(Exercise input begins)
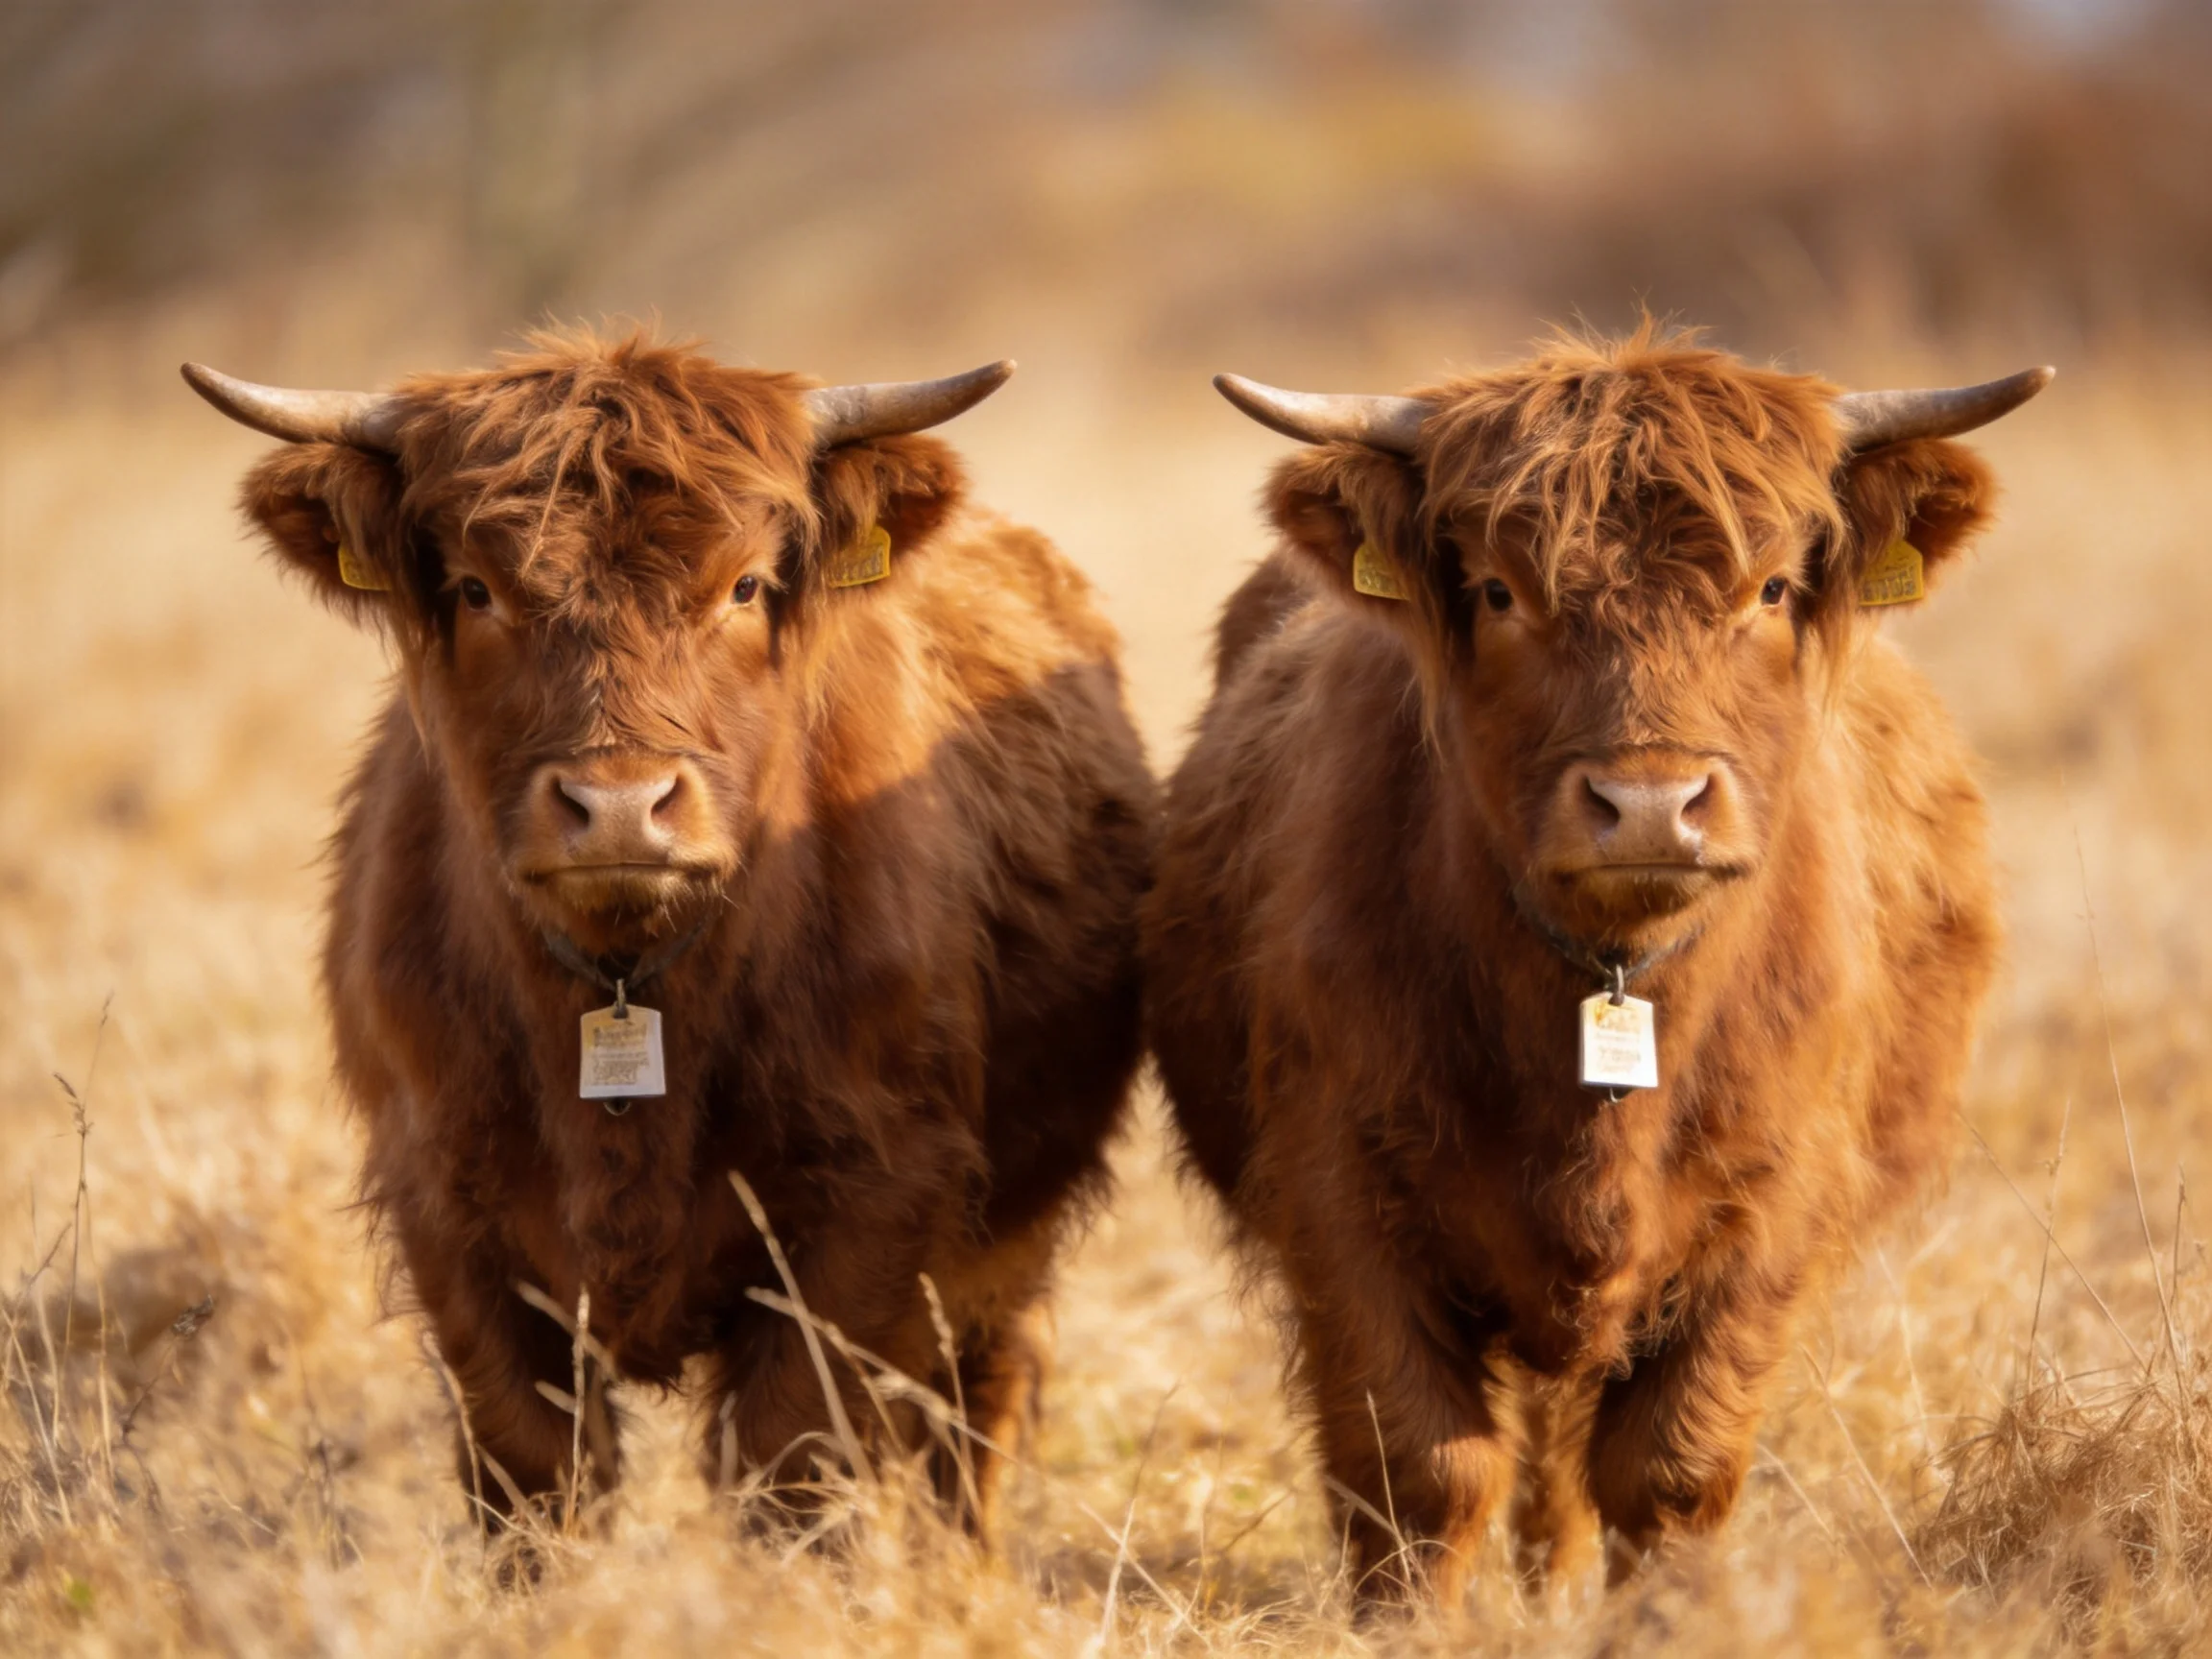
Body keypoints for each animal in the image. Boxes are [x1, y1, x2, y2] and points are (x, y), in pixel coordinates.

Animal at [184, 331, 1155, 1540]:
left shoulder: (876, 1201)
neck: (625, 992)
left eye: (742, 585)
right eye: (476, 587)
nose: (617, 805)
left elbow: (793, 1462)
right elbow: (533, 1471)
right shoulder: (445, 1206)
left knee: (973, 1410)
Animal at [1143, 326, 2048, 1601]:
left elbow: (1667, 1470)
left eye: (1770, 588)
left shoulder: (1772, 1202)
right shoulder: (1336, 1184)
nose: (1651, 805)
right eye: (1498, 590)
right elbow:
(Exercise input ends)
Task prompt:
A single number is the whole answer: how many lines of the records contain the word "elbow".

Your response:
4